Saban’s great. We get it. But can we pause to embrace Georgia?


This started as a Nick Saban column, an assessment of the best college football coach in the game and perhaps the best coach in all of American sports. His Alabama team punished the top-ranked Clemson Tigers, 24-6, in the Sugar Bowl late Monday, sending the Tide to the national title game for the third time in four years and offering Saban a chance at his sixth championship.

Then the “S-E-C! S-E-C!” chants rang out. Saban remains a worthy topic, but one that can wait another week. He and Alabama have become such a fixture of the national title conversation each year that fitting him with a crown before another championship trophy is in his hands feels a bit unseemly.

The Tide will meet Georgia next week in the title game, after the Bulldogs came back to beat Oklahoma in a thrilling, 54-48, double-overtime victory in the other College Football Playoff semifinal in the Rose Bowl.

“So Georgia came back? SEC Championship,” said Saban after his own team’s victory, allowing a rare smile.

Next Monday in Atlanta, Saban will look to the other sideline and see Kirby Smart, his former defensive coordinator now in his second season as the coach of the Bulldogs. It is the second time in the last seven seasons the SEC has had both teams in a title game; in 2012, Saban’s Alabama beat LSU.

This time, however, the title game transcends chest beating about how the SEC is the cradle of college football. Alabama might as well be the NFL’s 33rd franchise. It had 44 players on NFL rosters this season, according to the NCAA, and Saban, at $7 million-plus a year, is paid more than many of his professional colleagues.

The Tide not only dominated Clemson, the defending national champion, but also left the Tigers’ coach, Dabo Swinney, measuring his players against the Crimson Tide and finding them wanting.

“The lesson, again, is championship football is a few plays and a very small margin for error,” Swinney said. “You have got to be able to run the ball effectively and take care of the ball. And we didn’t do those things tonight. And you’re not going to beat a good team like Alabama when you don’t do that.”

But if Alabama is SEC — and college football — royalty, then the Bulldogs are the closest thing to a feel-good program that the conference can offer, something I learned firsthand as a reporter for The Atlanta Journal-Constitution.

I thought I knew college football: I had come from Texas after growing up in the Midwest in what was then Big 8 Country. The man who would teach me most of what I know in journalism, however, showed me everything that was important about football in the South.

Plott Brice was an Atlanta native and a Georgia graduate who liked to say that he “learned to read on my granddaddy’s knee by turning the pages of the AJC.” He was a voracious reader, an accomplished bluegrass musician and an expert of all things newspapering. He handled hot type, laid out pages, covered Wimbledon and, as national editor, dispatched young reporters on ambitious assignments from Cuba and Romania to South Africa and the Soviet Union.

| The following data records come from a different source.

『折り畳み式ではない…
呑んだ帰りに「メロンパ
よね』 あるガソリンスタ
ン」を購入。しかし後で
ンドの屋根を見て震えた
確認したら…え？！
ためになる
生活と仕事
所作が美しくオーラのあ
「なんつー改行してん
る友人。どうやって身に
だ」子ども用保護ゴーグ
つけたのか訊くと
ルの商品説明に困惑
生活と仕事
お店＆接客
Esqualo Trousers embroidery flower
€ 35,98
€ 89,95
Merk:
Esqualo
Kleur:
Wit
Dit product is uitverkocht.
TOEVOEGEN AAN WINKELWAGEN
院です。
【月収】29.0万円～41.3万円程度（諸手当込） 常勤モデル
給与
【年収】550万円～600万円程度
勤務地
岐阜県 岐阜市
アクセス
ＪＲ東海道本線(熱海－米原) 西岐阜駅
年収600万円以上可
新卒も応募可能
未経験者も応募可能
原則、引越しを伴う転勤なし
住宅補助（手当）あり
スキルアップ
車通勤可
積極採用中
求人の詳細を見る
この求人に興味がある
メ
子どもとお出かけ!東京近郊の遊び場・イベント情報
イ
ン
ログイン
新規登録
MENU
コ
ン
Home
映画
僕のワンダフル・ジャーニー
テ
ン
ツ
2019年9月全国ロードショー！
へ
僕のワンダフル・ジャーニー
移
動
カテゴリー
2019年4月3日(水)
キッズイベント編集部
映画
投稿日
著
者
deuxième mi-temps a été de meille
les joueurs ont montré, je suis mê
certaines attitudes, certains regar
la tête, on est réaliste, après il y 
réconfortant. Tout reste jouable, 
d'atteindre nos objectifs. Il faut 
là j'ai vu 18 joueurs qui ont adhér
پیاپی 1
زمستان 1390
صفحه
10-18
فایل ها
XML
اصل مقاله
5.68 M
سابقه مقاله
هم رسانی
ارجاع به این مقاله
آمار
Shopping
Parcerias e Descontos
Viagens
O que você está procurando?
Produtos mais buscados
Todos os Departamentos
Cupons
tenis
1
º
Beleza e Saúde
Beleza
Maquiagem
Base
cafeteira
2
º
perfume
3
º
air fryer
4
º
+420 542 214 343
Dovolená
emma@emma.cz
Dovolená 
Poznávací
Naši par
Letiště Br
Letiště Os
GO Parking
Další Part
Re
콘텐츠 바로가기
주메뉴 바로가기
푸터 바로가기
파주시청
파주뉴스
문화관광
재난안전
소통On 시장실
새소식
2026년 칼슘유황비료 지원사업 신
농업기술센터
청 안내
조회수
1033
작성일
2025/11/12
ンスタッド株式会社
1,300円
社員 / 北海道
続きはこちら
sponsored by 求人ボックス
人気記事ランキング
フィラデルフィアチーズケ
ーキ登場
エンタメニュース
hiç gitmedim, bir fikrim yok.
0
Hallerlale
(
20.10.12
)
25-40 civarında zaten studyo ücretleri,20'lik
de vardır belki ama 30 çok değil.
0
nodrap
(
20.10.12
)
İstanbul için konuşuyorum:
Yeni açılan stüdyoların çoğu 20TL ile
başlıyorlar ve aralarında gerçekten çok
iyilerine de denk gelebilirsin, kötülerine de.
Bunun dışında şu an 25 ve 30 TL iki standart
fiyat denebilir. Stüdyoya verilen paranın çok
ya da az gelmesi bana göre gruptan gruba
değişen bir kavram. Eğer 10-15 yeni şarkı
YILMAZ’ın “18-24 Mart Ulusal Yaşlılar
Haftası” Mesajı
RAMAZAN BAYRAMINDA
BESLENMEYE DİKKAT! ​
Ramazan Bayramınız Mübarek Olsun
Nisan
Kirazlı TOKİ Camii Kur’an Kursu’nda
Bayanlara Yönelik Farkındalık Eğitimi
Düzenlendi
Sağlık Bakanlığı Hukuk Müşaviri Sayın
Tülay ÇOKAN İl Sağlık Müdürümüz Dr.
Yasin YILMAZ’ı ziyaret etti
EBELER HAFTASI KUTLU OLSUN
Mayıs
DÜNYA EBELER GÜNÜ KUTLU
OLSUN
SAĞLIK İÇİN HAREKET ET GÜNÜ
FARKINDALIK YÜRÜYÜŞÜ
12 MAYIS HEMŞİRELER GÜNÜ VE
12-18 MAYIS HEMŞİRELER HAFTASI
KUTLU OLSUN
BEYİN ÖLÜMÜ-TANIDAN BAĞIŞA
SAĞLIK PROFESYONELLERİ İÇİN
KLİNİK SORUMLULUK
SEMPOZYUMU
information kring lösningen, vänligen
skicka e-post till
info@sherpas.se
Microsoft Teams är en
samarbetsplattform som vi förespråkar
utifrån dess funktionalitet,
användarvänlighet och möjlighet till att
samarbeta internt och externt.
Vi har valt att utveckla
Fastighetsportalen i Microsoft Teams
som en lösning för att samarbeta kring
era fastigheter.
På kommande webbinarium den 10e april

On Saturdays, however, Brice’s heart and soul belonged to the Georgia Bulldogs. There was nothing more sacred to him than the 60-mile pilgrimage to Sanford Stadium in Athens to watch the Dawgs do battle “between the hedges,” a nod to the privet hedges that have surrounded the field there since 1929.

Brice shared each game day with his wife and sisters and Larry Munson, the voice of Georgia football for over 40 years and a homer’s homer if there ever was one. Brice wore a transistor in his ear when he went to games and tuned his stereo to Munson when he was watching at home.

He had a tape of Munson’s most famous call, a 92-yard touchdown reception from the cinematically named quarterback Buck Belue to Lindsay Scott that beat Florida and kept Georgia’s 1980 national title drive alive. Years later, he still could recite it word for word.

In the decades since Dooley stepped down after the 1988 season, his successors have won four conference titles and 18 bowl games — excellent perhaps, but not what Smart, groomed inside Saban’s annual bids for perfection, calls “elite.”

No one is surprised Alabama will be in Atlanta next week. Before the playoff started, the Crimson Tide was a 3-2 favorite in Las Vegas to win another title despite being the No. 4 seed. As soon as the semifinals ended, Alabama opened as 4-point favorite over third-seeded Georgia in the title game.

Saban said early Tuesday morning that he was looking forward to the game with his former pupil in Atlanta, and to the showcase the SEC will get in the national championship game. He and his colleagues are familiar with this time of year; Monday’s game, however it ends, will give the league nine of the past 12 national titles.

“I think sometimes people try to put a little hate on the SEC because of some of the success that we have,” Saban said. “And I don’t think that is really fair because I think it’s a great competitive league with a lot of great coaches and a lot of great institutions.”

If Brice were still alive, he’d be in Dawg heaven. Each college football weekend for nearly 20 years, he and I got on the phone with the point spreads and bet $5 a game on a dozen or so matchups. When it came to Georgia, I always bet against the Bulldogs, much to his delight.

Not this time. I’m betting Georgia is going to push that Saban column back a year.